Copy every record below exactly, leaving out any pictures.

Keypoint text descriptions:
BEGIN

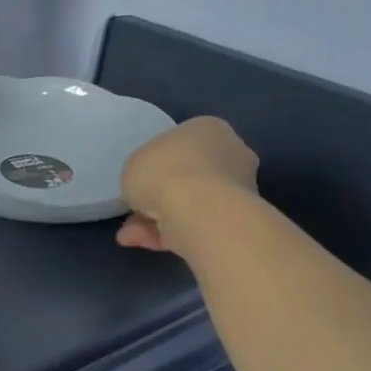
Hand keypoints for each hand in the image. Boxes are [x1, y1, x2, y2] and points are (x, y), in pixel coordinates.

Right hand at [116, 116, 259, 253]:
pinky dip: (170, 235)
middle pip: (191, 175)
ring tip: (131, 234)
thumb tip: (153, 187)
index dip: (159, 162)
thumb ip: (144, 172)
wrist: (200, 212)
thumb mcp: (134, 164)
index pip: (184, 143)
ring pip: (192, 205)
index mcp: (209, 129)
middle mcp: (232, 155)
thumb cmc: (164, 172)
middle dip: (162, 194)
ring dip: (159, 218)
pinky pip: (196, 225)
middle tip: (137, 208)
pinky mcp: (237, 224)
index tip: (143, 178)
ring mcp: (239, 191)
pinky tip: (141, 242)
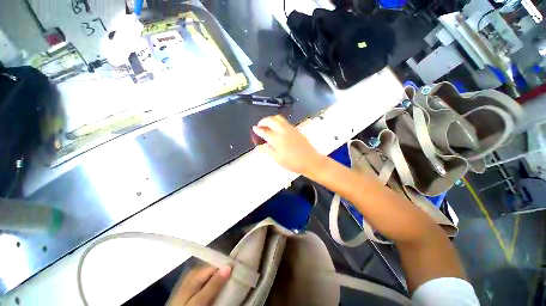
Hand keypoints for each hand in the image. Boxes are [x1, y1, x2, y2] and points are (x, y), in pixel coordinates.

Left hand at [167, 265, 230, 305]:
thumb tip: (229, 266)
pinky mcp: (192, 286)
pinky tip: (217, 289)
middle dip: (224, 274)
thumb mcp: (199, 301)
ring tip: (227, 286)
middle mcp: (195, 271)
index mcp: (196, 272)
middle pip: (214, 269)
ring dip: (220, 280)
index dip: (228, 268)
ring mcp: (193, 279)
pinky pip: (207, 281)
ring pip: (212, 275)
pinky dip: (214, 284)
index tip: (237, 274)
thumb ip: (213, 284)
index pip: (217, 264)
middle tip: (233, 281)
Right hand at [252, 115, 322, 175]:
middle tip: (260, 126)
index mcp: (277, 139)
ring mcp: (290, 129)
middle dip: (263, 121)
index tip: (254, 128)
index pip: (264, 131)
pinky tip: (278, 130)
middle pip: (271, 120)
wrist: (310, 161)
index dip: (258, 129)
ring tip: (268, 126)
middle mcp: (283, 130)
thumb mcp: (277, 159)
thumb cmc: (293, 163)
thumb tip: (259, 146)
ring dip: (271, 120)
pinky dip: (278, 122)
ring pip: (278, 118)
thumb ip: (267, 150)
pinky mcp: (296, 129)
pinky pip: (284, 122)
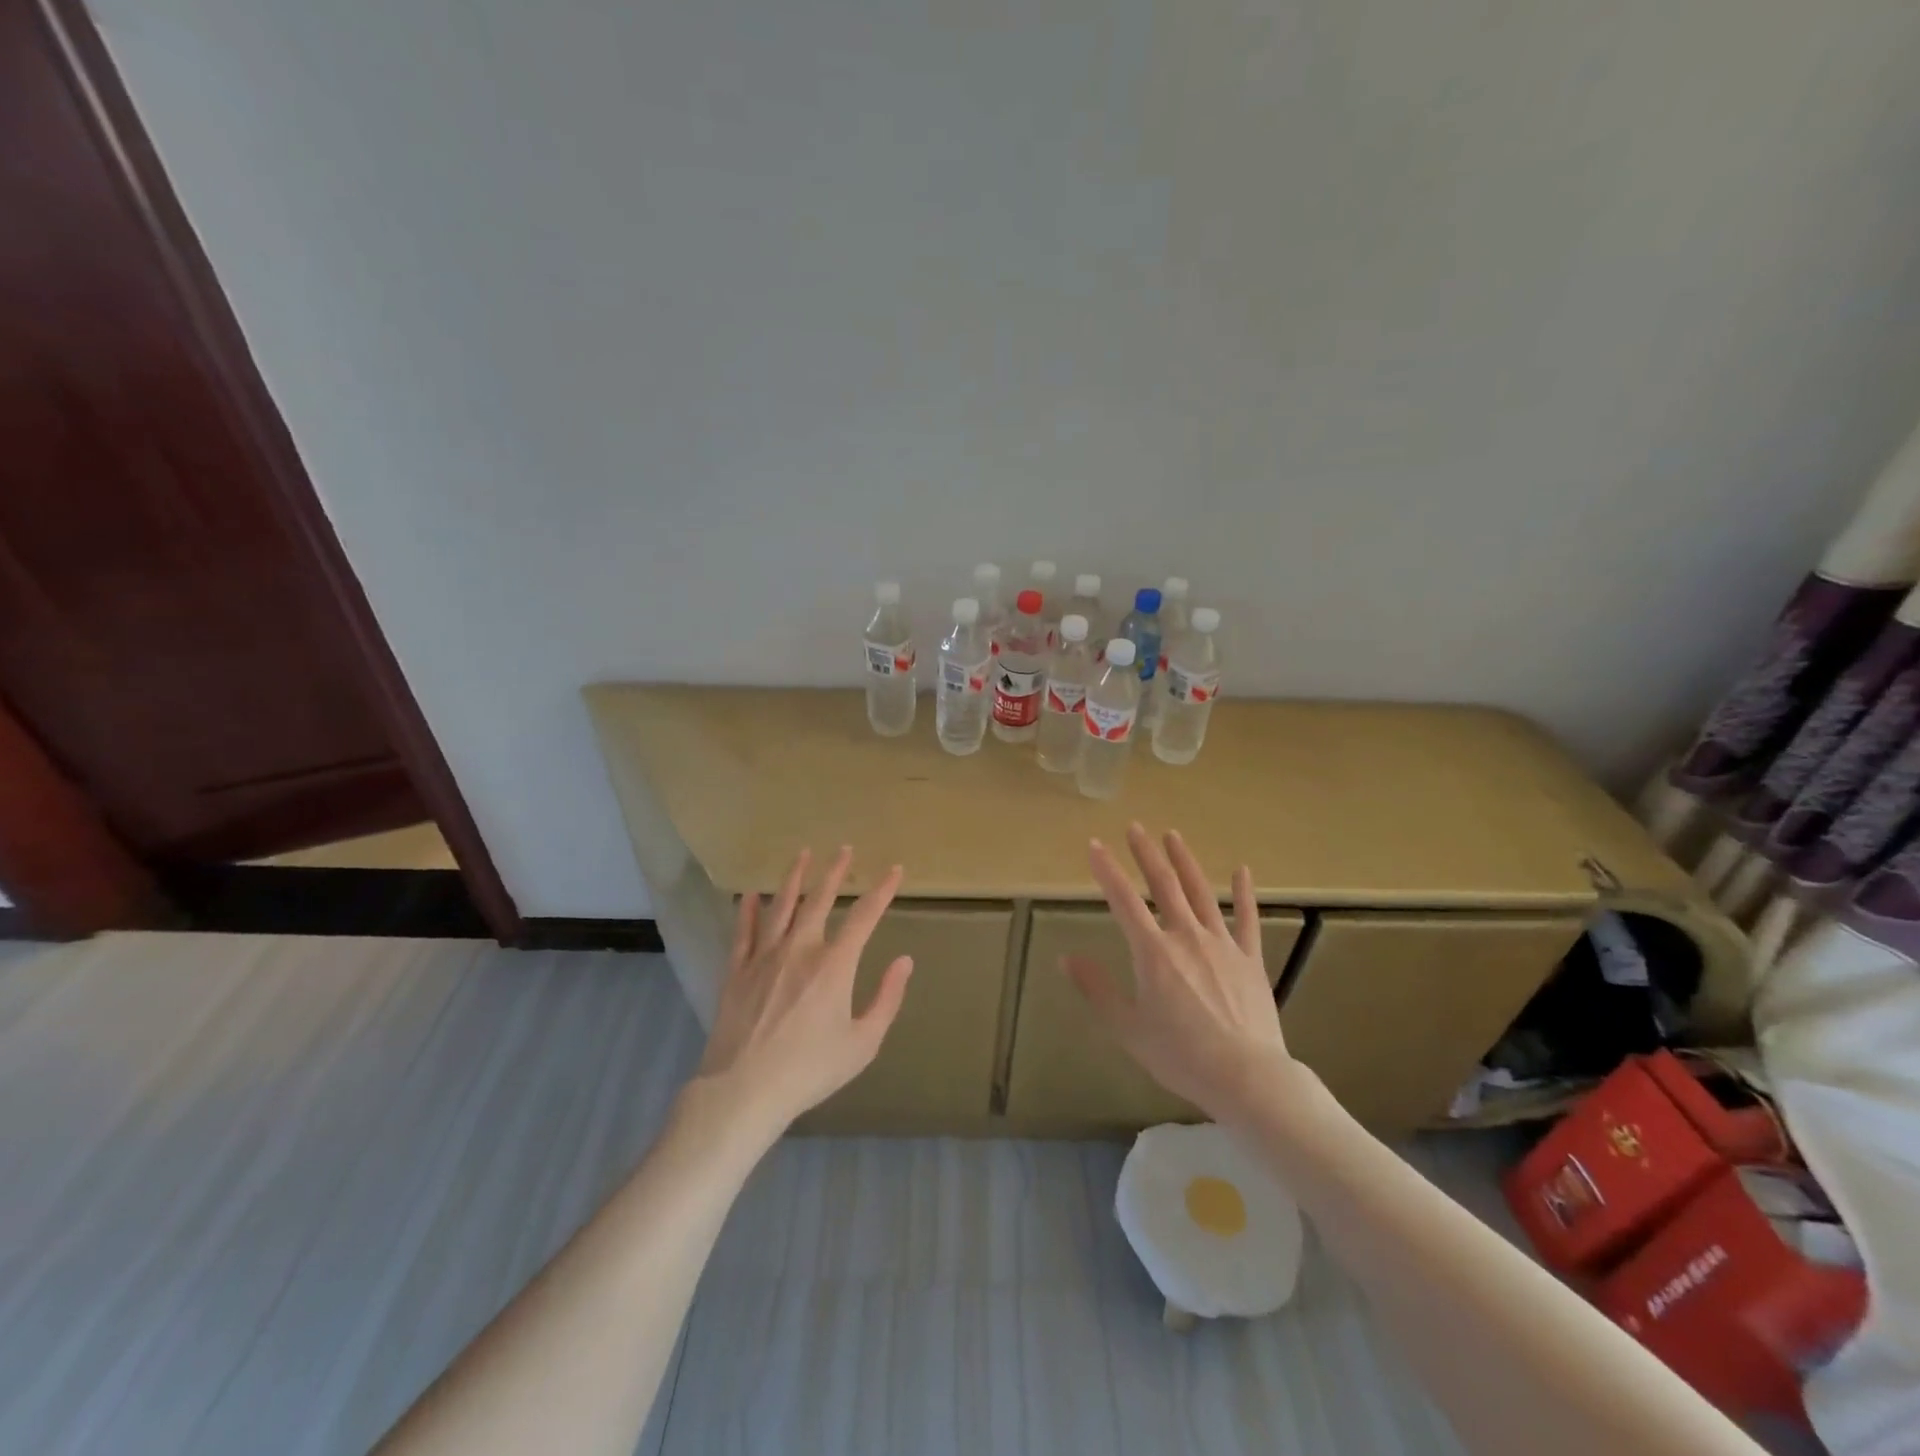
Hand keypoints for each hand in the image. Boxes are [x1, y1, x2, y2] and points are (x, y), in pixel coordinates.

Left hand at [696, 846, 913, 1129]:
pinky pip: (743, 933)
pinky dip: (748, 911)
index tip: (894, 870)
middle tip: (843, 849)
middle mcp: (800, 950)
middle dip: (834, 872)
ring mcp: (764, 957)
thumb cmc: (810, 1070)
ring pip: (781, 907)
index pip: (864, 917)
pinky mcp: (737, 972)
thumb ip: (886, 998)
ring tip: (802, 854)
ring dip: (793, 878)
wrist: (744, 1090)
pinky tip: (750, 895)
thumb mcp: (863, 1043)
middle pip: (819, 900)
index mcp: (834, 965)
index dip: (882, 891)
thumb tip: (904, 960)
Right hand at [1066, 823, 1292, 1119]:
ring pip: (1200, 892)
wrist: (1246, 1077)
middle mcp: (1186, 936)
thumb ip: (1096, 989)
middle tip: (1135, 827)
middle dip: (1146, 854)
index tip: (1095, 845)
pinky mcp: (1250, 958)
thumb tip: (1066, 959)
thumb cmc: (1180, 1055)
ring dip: (1185, 861)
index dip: (1107, 870)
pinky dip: (1244, 893)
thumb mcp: (1127, 1027)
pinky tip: (1242, 870)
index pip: (1123, 900)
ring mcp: (1222, 944)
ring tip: (1172, 836)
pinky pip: (1247, 919)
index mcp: (1153, 952)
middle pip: (1163, 885)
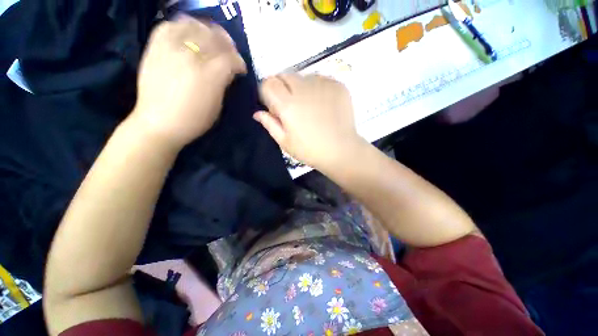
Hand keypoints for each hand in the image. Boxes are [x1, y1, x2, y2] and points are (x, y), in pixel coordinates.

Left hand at [131, 16, 246, 147]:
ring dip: (206, 30)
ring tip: (210, 39)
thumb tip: (229, 71)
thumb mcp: (218, 106)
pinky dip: (181, 26)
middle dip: (227, 44)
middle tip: (230, 52)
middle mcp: (191, 57)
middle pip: (214, 38)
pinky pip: (169, 26)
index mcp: (210, 76)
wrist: (159, 123)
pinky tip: (188, 34)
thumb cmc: (194, 120)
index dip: (239, 61)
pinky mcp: (154, 48)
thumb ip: (224, 84)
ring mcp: (170, 49)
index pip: (230, 58)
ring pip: (193, 26)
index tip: (241, 68)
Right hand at [254, 73, 364, 170]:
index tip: (273, 104)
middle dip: (282, 87)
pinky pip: (321, 79)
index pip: (268, 83)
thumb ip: (270, 124)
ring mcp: (322, 85)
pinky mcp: (337, 85)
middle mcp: (303, 89)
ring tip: (310, 106)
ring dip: (301, 87)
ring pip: (304, 76)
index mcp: (287, 105)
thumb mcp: (285, 142)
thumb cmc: (310, 151)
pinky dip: (318, 88)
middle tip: (291, 105)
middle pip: (285, 75)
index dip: (267, 92)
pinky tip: (323, 104)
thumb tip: (258, 113)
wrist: (341, 151)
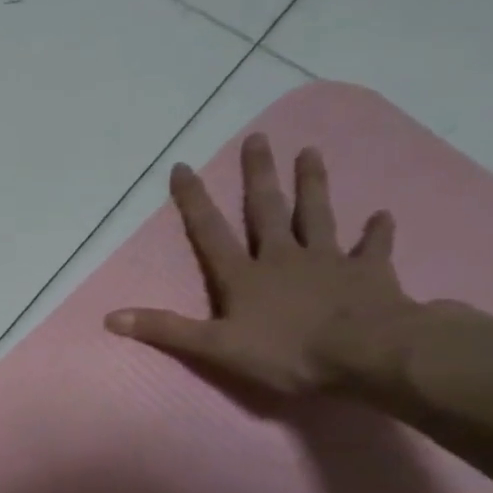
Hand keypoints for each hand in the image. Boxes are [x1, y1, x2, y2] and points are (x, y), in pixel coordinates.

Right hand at [105, 134, 418, 395]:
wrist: (366, 354)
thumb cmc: (286, 353)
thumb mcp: (214, 347)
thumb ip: (165, 329)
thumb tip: (110, 317)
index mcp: (244, 276)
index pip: (210, 232)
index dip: (194, 200)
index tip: (183, 166)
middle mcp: (283, 257)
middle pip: (268, 210)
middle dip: (259, 175)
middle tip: (258, 138)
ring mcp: (328, 261)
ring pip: (318, 215)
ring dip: (313, 184)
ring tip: (310, 152)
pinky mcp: (368, 273)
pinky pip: (373, 247)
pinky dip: (377, 232)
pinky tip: (382, 215)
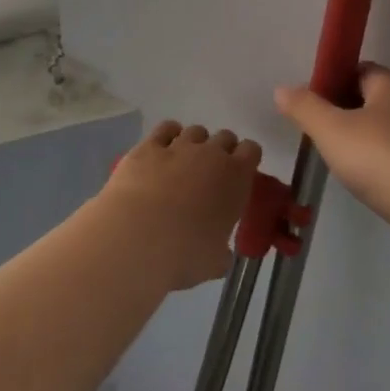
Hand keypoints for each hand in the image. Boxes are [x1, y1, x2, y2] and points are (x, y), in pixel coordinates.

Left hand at [101, 121, 261, 290]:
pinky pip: (165, 129)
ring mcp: (179, 146)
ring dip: (195, 143)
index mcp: (236, 177)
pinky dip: (167, 135)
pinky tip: (163, 149)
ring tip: (184, 163)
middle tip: (212, 173)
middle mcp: (211, 154)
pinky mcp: (148, 147)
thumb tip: (220, 255)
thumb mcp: (214, 261)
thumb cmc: (185, 254)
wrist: (137, 238)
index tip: (240, 174)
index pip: (252, 150)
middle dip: (221, 150)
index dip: (247, 159)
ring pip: (195, 131)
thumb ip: (221, 252)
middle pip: (225, 136)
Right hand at [273, 66, 389, 262]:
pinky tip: (359, 180)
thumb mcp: (331, 130)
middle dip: (342, 111)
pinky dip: (374, 163)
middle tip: (316, 132)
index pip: (359, 69)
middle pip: (369, 99)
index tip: (310, 102)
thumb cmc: (380, 159)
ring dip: (358, 140)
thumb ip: (305, 108)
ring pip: (381, 130)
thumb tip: (282, 89)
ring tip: (333, 158)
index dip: (333, 80)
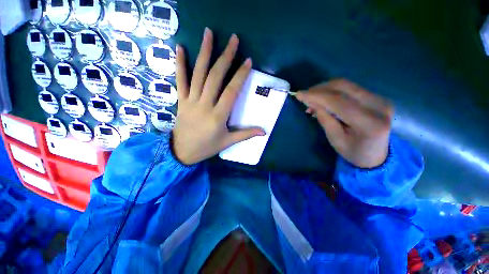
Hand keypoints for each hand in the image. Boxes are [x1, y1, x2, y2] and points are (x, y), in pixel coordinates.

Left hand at [172, 28, 264, 164]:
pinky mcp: (181, 100)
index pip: (231, 91)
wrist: (182, 152)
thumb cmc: (207, 147)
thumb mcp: (228, 142)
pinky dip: (180, 64)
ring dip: (204, 53)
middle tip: (233, 40)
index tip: (248, 61)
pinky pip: (180, 80)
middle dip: (225, 57)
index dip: (240, 75)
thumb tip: (264, 131)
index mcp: (218, 116)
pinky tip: (181, 48)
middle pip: (215, 77)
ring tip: (209, 33)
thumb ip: (246, 134)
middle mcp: (204, 105)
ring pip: (198, 74)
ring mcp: (191, 101)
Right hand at [296, 79, 392, 167]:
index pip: (338, 101)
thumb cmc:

END

Exercise answer:
Hand keypoints for each hand in the image. Boxes are [x1, y1, x2, y2] and points are (x, y), in pixel coordinates.

Right hand at [116, 116, 259, 253]:
pinky dip: (170, 235)
middle pip: (191, 175)
ring tip: (131, 234)
thumb tip: (153, 187)
index dip: (159, 162)
thumb ip: (144, 172)
wrist: (200, 212)
thumb mcp: (134, 164)
index pip: (184, 143)
ring pip: (192, 205)
index mcp: (209, 129)
middle mcp: (232, 155)
thumb cmc: (164, 172)
middle dip: (162, 194)
ring dip: (159, 218)
pinky pip: (196, 225)
middle tip: (137, 208)
pinky mcp: (237, 224)
index tip: (143, 178)
ring mcp: (239, 191)
pinky tip: (141, 242)
Hand keypoints for each hand in the image. Boxes are [x1, y1, x2, y2] and points are (x, y), in pixel coordinates.

Left hand at [167, 265, 230, 305]:
thumb tip: (229, 266)
pinky mcp: (192, 286)
pinky tip: (217, 289)
middle dip: (224, 274)
thumb mcp: (199, 301)
ring tip: (227, 286)
middle mcp: (195, 271)
index mcp: (196, 272)
middle pip: (214, 269)
ring dip: (220, 280)
index dip: (228, 268)
ring mcp: (193, 279)
pinky pip: (207, 281)
ring pip: (212, 275)
pinky dip: (214, 284)
index tip: (237, 274)
thumb ip: (213, 284)
index pip: (217, 264)
middle tip: (233, 281)
Right hand at [252, 115, 322, 175]:
middle tip: (260, 126)
index mcp: (277, 139)
ring mcp: (290, 129)
middle dip: (263, 121)
index tip: (254, 128)
index pip: (264, 131)
pinky tip: (278, 130)
middle pip: (271, 120)
wrist: (310, 161)
index dip: (258, 129)
ring tip: (268, 126)
middle mcp: (283, 130)
thumb mcp: (277, 159)
thumb cmc: (293, 163)
thumb tip: (259, 146)
ring dip: (271, 120)
pinky dip: (278, 122)
ring pip: (278, 118)
thumb ip: (267, 150)
pinky mcp: (296, 129)
pinky pip: (284, 122)
Hand keypoints for each hand in the image. Boxes are [x1, y1, x2, y2] and points are (x, y), in pixel coordinates.

Left hand at [696, 846, 913, 1129]:
pinky pip: (743, 933)
pinky dip: (748, 911)
index tip: (894, 870)
middle tip: (843, 849)
middle mcp: (800, 950)
middle dip: (834, 872)
ring mcp: (764, 957)
thumb cmc: (810, 1070)
ring pip: (781, 907)
index pip: (864, 917)
pinky mcp: (737, 972)
thumb ip: (886, 998)
ring tip: (802, 854)
ring dip: (793, 878)
wrist: (744, 1090)
pinky tip: (750, 895)
thumb mcp: (863, 1043)
middle pip: (819, 900)
index mcp: (834, 965)
index dip: (882, 891)
thumb tip: (904, 960)
Right hand at [1066, 823, 1292, 1119]:
ring pip: (1200, 892)
wrist: (1246, 1077)
middle mcp: (1186, 936)
thumb ip: (1096, 989)
middle tip: (1135, 827)
middle dip: (1146, 854)
index tip: (1095, 845)
pinky mcp: (1250, 958)
thumb tip: (1066, 959)
thumb cmc: (1180, 1055)
ring dip: (1185, 861)
index dip: (1107, 870)
pinky dip: (1244, 893)
thumb mcp: (1127, 1027)
pinky tip: (1242, 870)
index pip: (1123, 900)
ring mcp: (1222, 944)
ring tip: (1172, 836)
pinky pip: (1247, 919)
index mcp: (1153, 952)
middle pip: (1163, 885)
Hand keypoints for each hand in the image. Boxes are [x1, y1, x2, y2] and points are (x, y), in pixel coordinates.

Left hand at [131, 16, 246, 147]:
ring dip: (206, 30)
ring tip: (210, 39)
thumb tip: (229, 71)
thumb mcp: (218, 106)
pinky dip: (181, 26)
middle dip: (227, 44)
middle tip: (230, 52)
middle mcp: (191, 57)
middle pip: (214, 38)
pinky pip: (169, 26)
index mcp: (210, 76)
wrist: (159, 123)
pinky tip: (188, 34)
thumb cmc: (194, 120)
index dip: (239, 61)
pinky mcp: (154, 48)
thumb ip: (224, 84)
ring mcp: (170, 49)
index pip: (230, 58)
ring pip: (193, 26)
index tip: (241, 68)
Right hand at [254, 73, 364, 170]:
index tip: (273, 104)
middle dip: (282, 87)
pinky pip: (321, 79)
index pip: (268, 83)
thumb ip: (270, 124)
ring mcp: (322, 85)
pinky mcp: (337, 85)
middle mcp: (303, 89)
ring tip: (310, 106)
ring dip: (301, 87)
ring pip: (304, 76)
index mcp: (287, 105)
thumb mcp: (285, 142)
thumb cmc: (310, 151)
pinky dip: (318, 88)
middle tip: (291, 105)
middle pip: (285, 75)
index dip: (267, 92)
pinky tip: (323, 104)
thumb tip: (258, 113)
wrist: (341, 151)
Hand keypoints for each hand in the image. Boxes are [x1, y1, x2, y2] and points are (x, y), in pixel coordinates.

Right hand at [105, 134, 418, 395]:
wrist: (366, 354)
thumb cmc: (286, 353)
thumb mcp: (214, 347)
thumb ip: (165, 329)
thumb tip: (110, 317)
index mcp: (244, 276)
index pip: (210, 232)
index dip: (194, 200)
index tip: (183, 166)
middle mcp: (283, 257)
middle pip: (268, 210)
middle dip: (259, 175)
middle tip: (258, 138)
ring mcp: (328, 261)
ring pip: (318, 215)
ring dip: (313, 184)
ring tip: (310, 152)
pinky mcp: (368, 273)
pinky pip: (373, 247)
pinky dip: (377, 232)
pinky tip: (382, 215)
Hand keypoints for each hand in the image. Boxes are [x1, y1, x2, y2] and points are (x, y), in pixel coordinates.

Left hand at [101, 121, 261, 290]:
pinky pip: (165, 129)
ring mcp: (179, 146)
ring dip: (195, 143)
index mcp: (236, 177)
pinky dip: (167, 135)
pinky tip: (163, 149)
ring tip: (184, 163)
middle tip: (212, 173)
middle mcp: (211, 154)
pinky mcp: (148, 147)
thumb tip: (220, 255)
thumb mcp: (214, 261)
thumb cmc: (185, 254)
wrist: (137, 238)
index tip: (240, 174)
index pip: (252, 150)
middle dip: (221, 150)
index dip: (247, 159)
ring pip: (195, 131)
thumb ip: (221, 252)
middle pip: (225, 136)
Right hand at [273, 66, 389, 262]:
pinky tip: (359, 180)
thumb mcp: (331, 130)
middle dip: (342, 111)
pinky dip: (374, 163)
middle tip: (316, 132)
index pip: (359, 69)
middle pip: (369, 99)
index tip: (310, 102)
thumb cmc: (380, 159)
ring dip: (358, 140)
thumb ip: (305, 108)
ring pip: (381, 130)
thumb tip: (282, 89)
ring tip: (333, 158)
index dip: (333, 80)
Hand keypoints for each hand in the image. Boxes are [x1, y1, x2, y2] and points are (x, y), in pixel coordinates.

Left hand at [172, 28, 264, 164]:
pinky mcp: (181, 100)
index pip: (231, 91)
wrist: (182, 152)
thumb cmc: (207, 147)
thumb mcp: (228, 142)
pinky dip: (180, 64)
ring dip: (204, 53)
middle tip: (233, 40)
index tip: (248, 61)
pinky pip: (180, 80)
middle dip: (225, 57)
index dip: (240, 75)
thumb tip: (264, 131)
index mcp: (218, 116)
pinky tip: (181, 48)
middle pip: (215, 77)
ring tip: (209, 33)
thumb ip: (246, 134)
middle mcp: (204, 105)
ring pip: (198, 74)
ring mcp: (191, 101)
Right hand at [296, 79, 392, 167]:
index pip: (338, 101)
thumb cmc:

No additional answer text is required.